◆ Task objective
Return a copy of each line in the listing that includes the word "camera".

◆ Input data
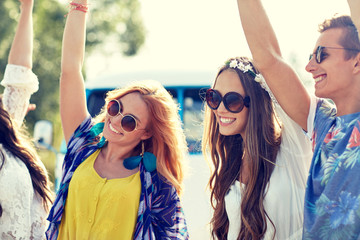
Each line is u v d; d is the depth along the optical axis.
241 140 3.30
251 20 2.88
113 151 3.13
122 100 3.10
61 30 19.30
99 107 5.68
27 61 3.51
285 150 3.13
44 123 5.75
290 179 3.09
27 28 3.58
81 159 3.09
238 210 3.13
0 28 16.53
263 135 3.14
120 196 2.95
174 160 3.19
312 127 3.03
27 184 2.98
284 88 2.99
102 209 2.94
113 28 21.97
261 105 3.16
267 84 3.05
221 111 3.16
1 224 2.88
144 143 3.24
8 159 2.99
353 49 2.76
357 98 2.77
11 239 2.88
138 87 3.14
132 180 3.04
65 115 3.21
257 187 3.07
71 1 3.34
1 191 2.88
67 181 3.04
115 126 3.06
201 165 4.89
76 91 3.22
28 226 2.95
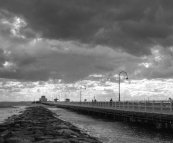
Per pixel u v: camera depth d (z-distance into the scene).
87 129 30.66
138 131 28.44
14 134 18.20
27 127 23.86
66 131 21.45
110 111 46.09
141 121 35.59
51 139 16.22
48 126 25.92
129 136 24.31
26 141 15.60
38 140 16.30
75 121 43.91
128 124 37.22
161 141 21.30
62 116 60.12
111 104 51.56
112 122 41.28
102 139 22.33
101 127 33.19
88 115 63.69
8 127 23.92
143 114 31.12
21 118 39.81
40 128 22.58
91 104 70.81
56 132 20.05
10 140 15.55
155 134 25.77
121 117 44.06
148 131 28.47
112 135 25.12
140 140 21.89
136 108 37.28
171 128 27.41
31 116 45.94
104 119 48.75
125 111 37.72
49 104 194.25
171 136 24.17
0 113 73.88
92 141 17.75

---

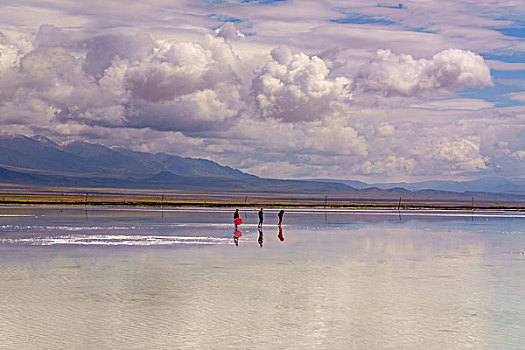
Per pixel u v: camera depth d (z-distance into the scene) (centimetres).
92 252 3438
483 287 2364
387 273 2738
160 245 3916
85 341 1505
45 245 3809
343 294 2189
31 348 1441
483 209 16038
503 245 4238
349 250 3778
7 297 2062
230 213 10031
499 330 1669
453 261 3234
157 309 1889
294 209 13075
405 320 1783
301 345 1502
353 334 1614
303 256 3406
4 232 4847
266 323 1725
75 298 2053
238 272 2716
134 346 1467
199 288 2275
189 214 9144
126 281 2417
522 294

* * *

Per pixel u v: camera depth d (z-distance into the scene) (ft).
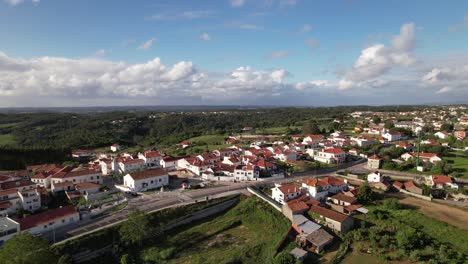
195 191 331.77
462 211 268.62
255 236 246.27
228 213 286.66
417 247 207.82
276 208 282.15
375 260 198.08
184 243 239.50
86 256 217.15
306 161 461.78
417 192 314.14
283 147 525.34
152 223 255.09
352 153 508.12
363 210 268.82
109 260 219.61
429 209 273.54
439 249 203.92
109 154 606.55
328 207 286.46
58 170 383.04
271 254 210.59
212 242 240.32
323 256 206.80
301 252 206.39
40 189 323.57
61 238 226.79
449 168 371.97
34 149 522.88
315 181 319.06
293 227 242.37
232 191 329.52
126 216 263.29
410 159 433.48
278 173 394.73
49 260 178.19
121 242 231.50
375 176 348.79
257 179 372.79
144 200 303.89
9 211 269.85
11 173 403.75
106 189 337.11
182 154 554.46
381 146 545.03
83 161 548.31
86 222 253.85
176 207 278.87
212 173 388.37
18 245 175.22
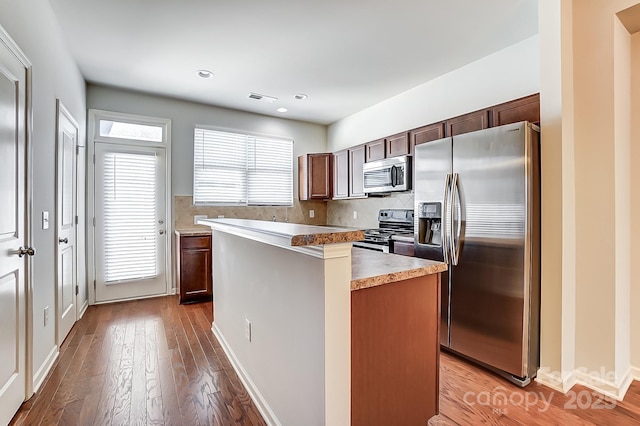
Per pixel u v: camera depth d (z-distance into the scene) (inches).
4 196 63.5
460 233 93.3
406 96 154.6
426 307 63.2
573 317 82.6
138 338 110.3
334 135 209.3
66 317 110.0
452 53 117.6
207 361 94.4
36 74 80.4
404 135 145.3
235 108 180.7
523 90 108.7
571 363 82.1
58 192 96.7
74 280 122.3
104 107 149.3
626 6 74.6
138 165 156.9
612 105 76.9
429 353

◆ Solution to this problem
Per pixel u v: camera depth d (z-distance into the scene).
Per pixel u v: camera depth d (z-distance into the scene) (centimetres).
Per pixel u v: camera depth d (z-distance into the scene) (ft).
Per pixel u v: camera depth d (z-distance into the scene) (inches).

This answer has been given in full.